Big news from the Cannes Film Festival this week: the Wyld Stallyns ride again!

That's right, both Keanu Reeves

(John Wick, Point Break) and Alex Winter (Lost Boys) are on board, and pre-production has started on a third Bill & Ted instalment entitled Bill & Ted Face the Music.

If you're too young to recall, Bill S. Preston, Esq. and Ted "Theodore" Logan were time-travelling metalheads who once outsmarted death, saved the future, got the girls, and aced their history presentation. They were also the greatest late-'80s stoner characters this side of Spicoli, so the interwebs are quivering with the idea of not only more Bill & Ted, but also a return to form for Keanu Reeves, a uniquely celebrated acting talent who long suffered under a "duuuuuude, whoa..." image. (And rightly so, he's the best at it.)

This flick is a long ways out and will likely drop sometime next year, the 30th anniversary of the duo's first Excellent Adventure. If you don't know Bill & Ted, get on it. This is huge.

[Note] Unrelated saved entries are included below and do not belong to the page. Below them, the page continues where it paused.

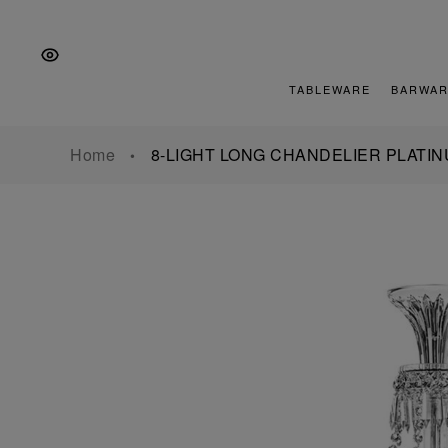
Skip
Skip
Skip
to
to
to
the
Content
footer
main
TABLEWARE
BARWAR
navigation
Home
8-LIGHT LONG CHANDELIER PLATI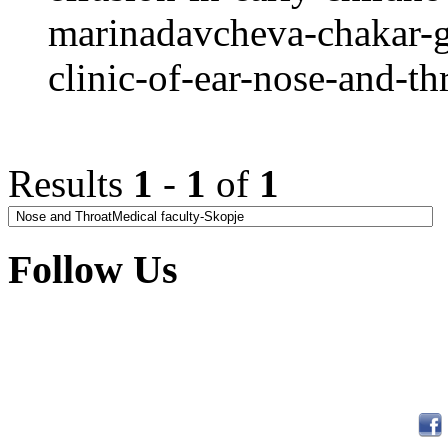
marinadavcheva-chakar-g
clinic-of-ear-nose-and-th
Results
1
-
1
of
1
Follow Us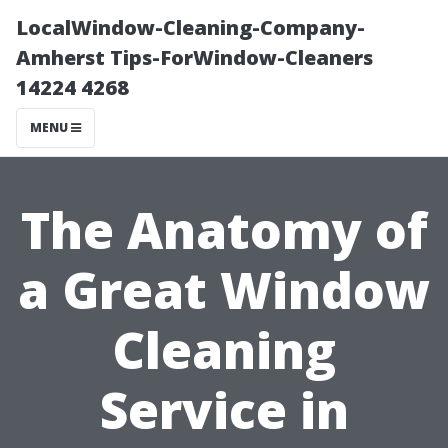
LocalWindow-Cleaning-Company-
Amherst Tips-ForWindow-Cleaners
14224 4268
MENU
The Anatomy of
a Great Window
Cleaning
Service in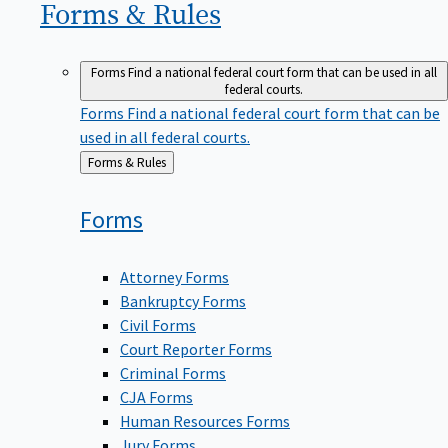
Forms &
Rules
Forms
Find a national federal court form that can be used in all
federal courts.
Forms
Find a national federal court form that can be
used in all federal courts.
Back
Forms & Rules
to
Forms
Attorney Forms
Bankruptcy Forms
Civil Forms
Court Reporter Forms
Criminal Forms
CJA Forms
Human Resources Forms
Jury Forms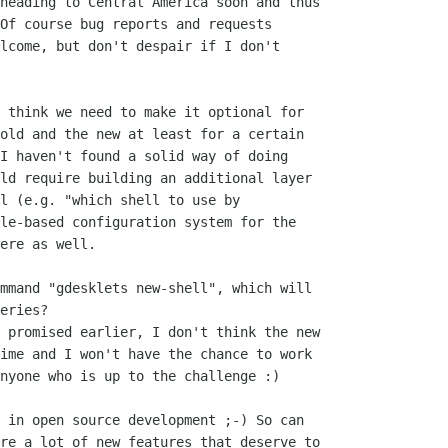
heading to Central America soon and thus

Of course bug reports and requests

lcome, but don't despair if I don't

 think we need to make it optional for

old and the new at least for a certain

I haven't found a solid way of doing

ld require building an additional layer

l (e.g. "which shell to use by

le-based configuration system for the

ere as well.

mmand "gdesklets new-shell", which will

eries?

 promised earlier, I don't think the new

ime and I won't have the chance to work

nyone who is up to the challenge :)

 in open source development ;-) So can

re a lot of new features that deserve to
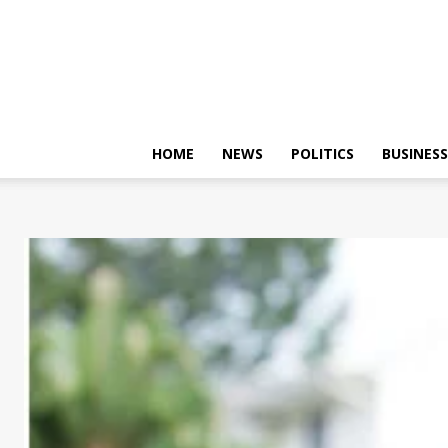
HOME
NEWS
POLITICS
BUSINESS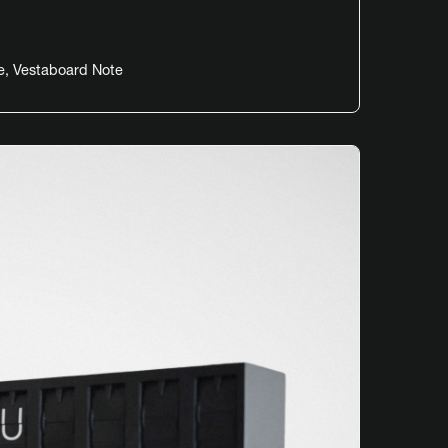
e
,
Vestaboard Note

Back in the current time/space continuum, the 156-minute Avengers: Infinity War is still ruling the box office (over $1 billion worldwide) and playing on most of the screens at the Whistler Village 8. Personally, I've always preferred the solo Avenger flicks over the crash-boom-jangle of the team pictures. Superhero ensemble flicks are often plagued by a lack of characterization and depth so with 19 superheroes in this one (pretty much all of Marvel is there except for the Punisher and Howard the Duck) it's tricky to find any real sustained groove in Infinity War.

And rightly so, it's essentially impossible for a film with that many moving parts to measure up to the tight plotting and action of Captain America: The Winter Soldier, or the comedic timing of Thor: Ragnarok, or the culturally groundbreaking awesomeness of Black Panther. Instead, Infinity War is 2 hours and 40 minutes (cause you gotta stay for the Easter egg at the end of the credits right? I don't) of flimsy subplots, CGI spectacle and a recurring urge to go watch a gritty, independent crime flick on Netflix (Proud Mary anyone?). But more importantly, who do you think would win in a fight­—X-Men vs Avengers...?

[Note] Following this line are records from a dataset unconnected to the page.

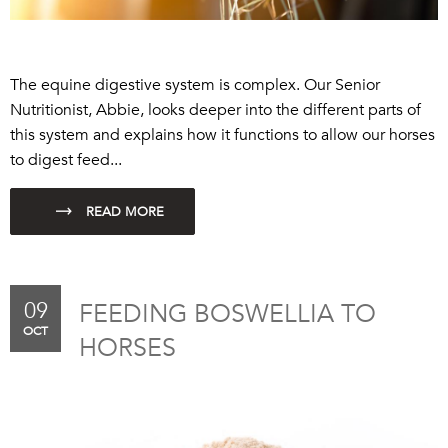
The equine digestive system is complex.
Our Senior
Nutritionist, Abbie, looks deeper into the different parts of
this system and explains how it functions to allow our horses
to digest feed...
09
FEEDING BOSWELLIA TO
OCT
HORSES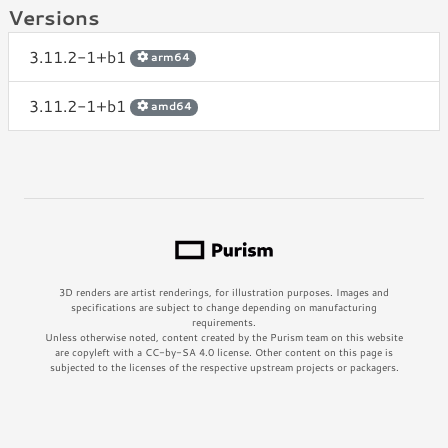
Versions
3.11.2-1+b1
arm64
3.11.2-1+b1
amd64
3D renders are artist renderings, for illustration purposes. Images and
specifications are subject to change depending on manufacturing
requirements.
Unless otherwise noted, content created by the Purism team on this website
are copyleft with a CC-by-SA 4.0 license. Other content on this page is
subjected to the licenses of the respective upstream projects or packagers.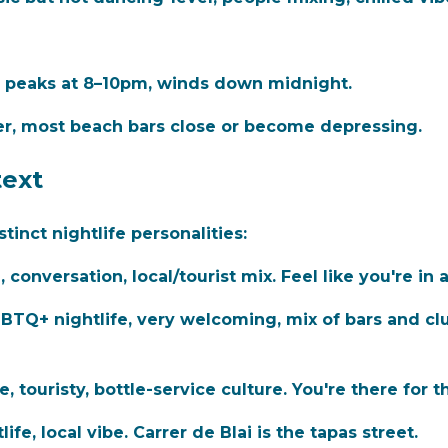
), peaks at 8–10pm, winds down midnight.
er, most beach bars close or become depressing.
ext
inct nightlife personalities:
 conversation, local/tourist mix. Feel like you're in 
TQ+ nightlife, very welcoming, mix of bars and cl
 touristy, bottle-service culture. You're there for t
fe, local vibe. Carrer de Blai is the tapas street.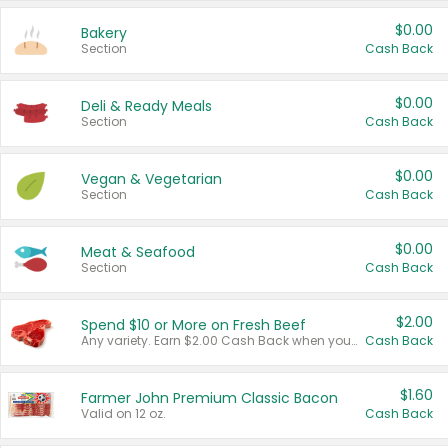
$0.00
Bakery
Section
Cash Back
$0.00
Deli & Ready Meals
Section
Cash Back
$0.00
Vegan & Vegetarian
Section
Cash Back
$0.00
Meat & Seafood
Section
Cash Back
$2.00
Spend $10 or More on Fresh Beef
Any variety. Earn $2.00 Cash Back when you spend $10 or more before tax and after discounts and coupons in one transaction.
Cash Back
$1.60
Farmer John Premium Classic Bacon
Valid on 12 oz.
Cash Back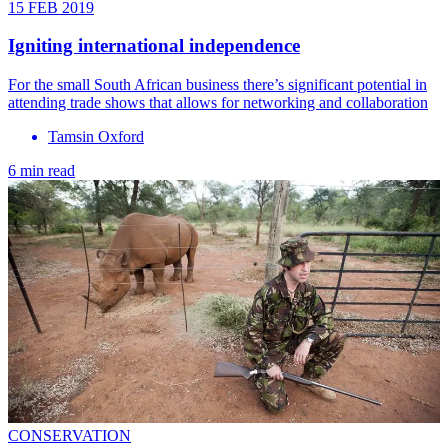
15 FEB 2019
Igniting international independence
For the small South African business there’s significant potential in
attending trade shows that allows for networking and collaboration
Tamsin Oxford
6 min read
CONSERVATION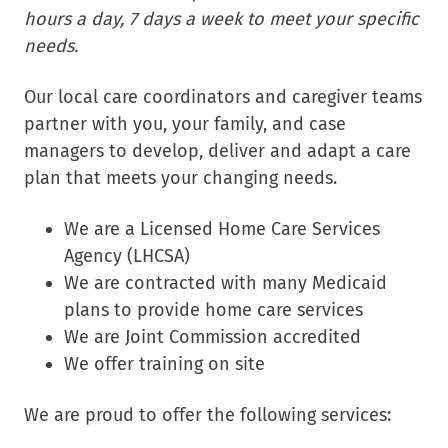
hours a day, 7 days a week to meet your specific
needs.
Our local care coordinators and caregiver teams
partner with you, your family, and case
managers to develop, deliver and adapt a care
plan that meets your changing needs.
We are a Licensed Home Care Services
Agency (LHCSA)
We are contracted with many Medicaid
plans to provide home care services
We are Joint Commission accredited
We offer training on site
We are proud to offer the following services: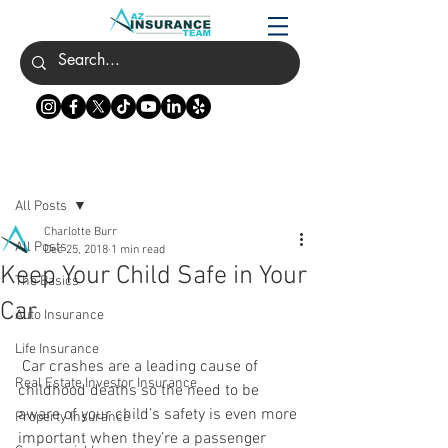
Post
All Posts
Charlotte Burr
All Posts
Dec 25, 2018
1 min read
Keep Your Child Safe in Your
The Basics
Car
Auto Insurance
Life Insurance
 Car crashes are a leading cause of 
Real Estate Investor Insurance
childhood deaths so the need to be 
aware of your child’s safety is even more 
Property Insurance
important when they’re a passenger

Also playing at the Village 8 this week, Melissa McCarthy (Bridesmaids, Spy) takes out the recycling and channels her inner Rodney Dangerfield and goes "back to school" in Life of the Party. There were no pre-screeners for this one, but McCarthy plays a recently single housewife/mother who "turns regret into reset" by going back to college.

Does she end up in the same school/class/parties as her daughter? You betcha. Does she get inadvertently high on drugs? Of course. Walk of shame? Check. McCarthy co-wrote the script with director Ben Falcone, who has been in some funny movies (Smiley Face) but has yet to make one. McCarthy can carry a picture but I'd proceed with caution on this one.

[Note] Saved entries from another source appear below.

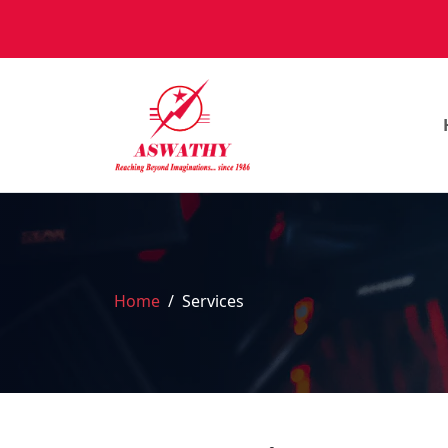
Home
Services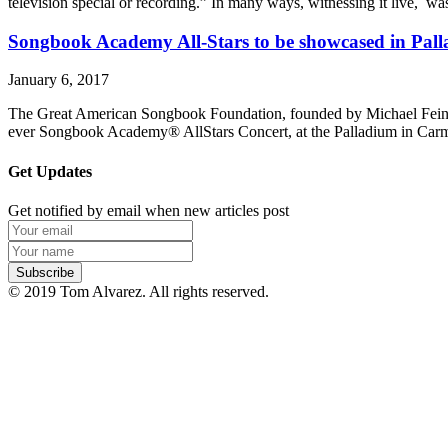
television special or recording.” In many ways, witnessing it live, was
Songbook Academy All-Stars to be showcased in Pall
January 6, 2017
The Great American Songbook Foundation, founded by Michael Feinstei
ever Songbook Academy® AllStars Concert, at the Palladium in Carmel
Get Updates
Get notified by email when new articles post
© 2019 Tom Alvarez. All rights reserved.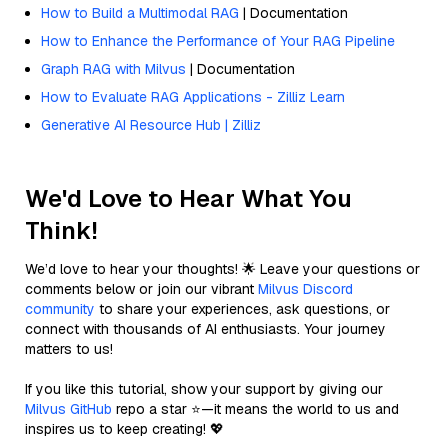
How to Build a Multimodal RAG
| Documentation
How to Enhance the Performance of Your RAG Pipeline
Graph RAG with Milvus
| Documentation
How to Evaluate RAG Applications - Zilliz Learn
Generative AI Resource Hub | Zilliz
We'd Love to Hear What You
Think!
We’d love to hear your thoughts! 🌟 Leave your questions or
comments below or join our vibrant
Milvus Discord
community
to share your experiences, ask questions, or
connect with thousands of AI enthusiasts. Your journey
matters to us!
If you like this tutorial, show your support by giving our
Milvus GitHub
repo a star ⭐—it means the world to us and
inspires us to keep creating! 💖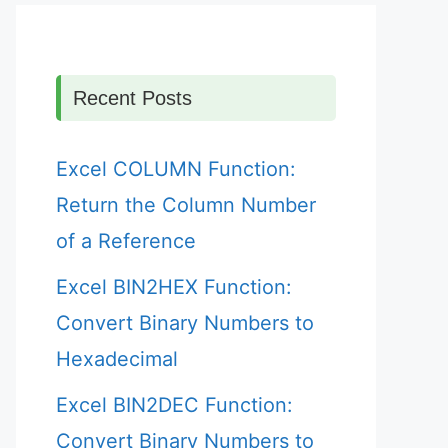
Recent Posts
Excel COLUMN Function:
Return the Column Number
of a Reference
Excel BIN2HEX Function:
Convert Binary Numbers to
Hexadecimal
Excel BIN2DEC Function:
Convert Binary Numbers to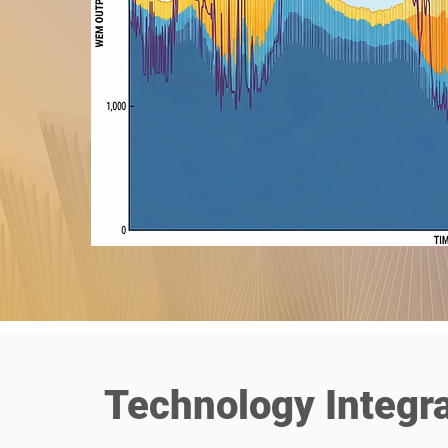
Technology Integra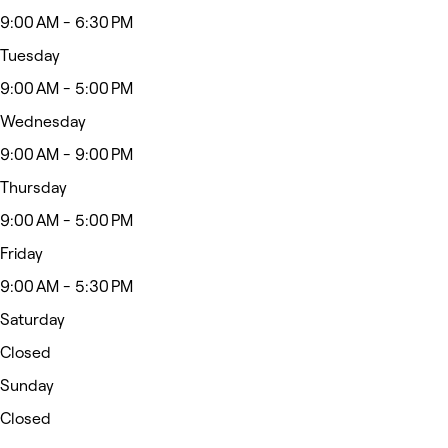
9:00 AM - 6:30 PM
Tuesday
9:00 AM - 5:00 PM
Wednesday
9:00 AM - 9:00 PM
Thursday
9:00 AM - 5:00 PM
Friday
9:00 AM - 5:30 PM
Saturday
Closed
Sunday
Closed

Double that for I Feel Pretty, the latest Amy Schumer flick about a self-conscious woman who suffers a head injury at the gym and wakes up convinced and confident that she's so supermodel-gorgeous her life can't help but be amazing. Schumer is a talent: witty, fearless, and socially conscious ... when she writes her own stuff (The Life of Amy Schumer, Trainwreck, and her stand-up comedy are all tight).

With lesser talents on the keyboard, however, she has faltered recently. And that is certainly the case here. You can see the message writer/director team Abby Kohn/Marc Silverstein (Valentine's Day, Never Been Kissed) were going for (inner beauty forever!), but they simply don't possess the nuance (or gusto) needed to pull an enlightening comedy out of a bunch of fat-shaming jokes with a tagged-on, faux-moralizing ending. Schumer is always good, everything else about this one is not.

And If you haven't checked it yet, A Quiet Place is still playing. It's tense, tight, and about the end of the world. Get some.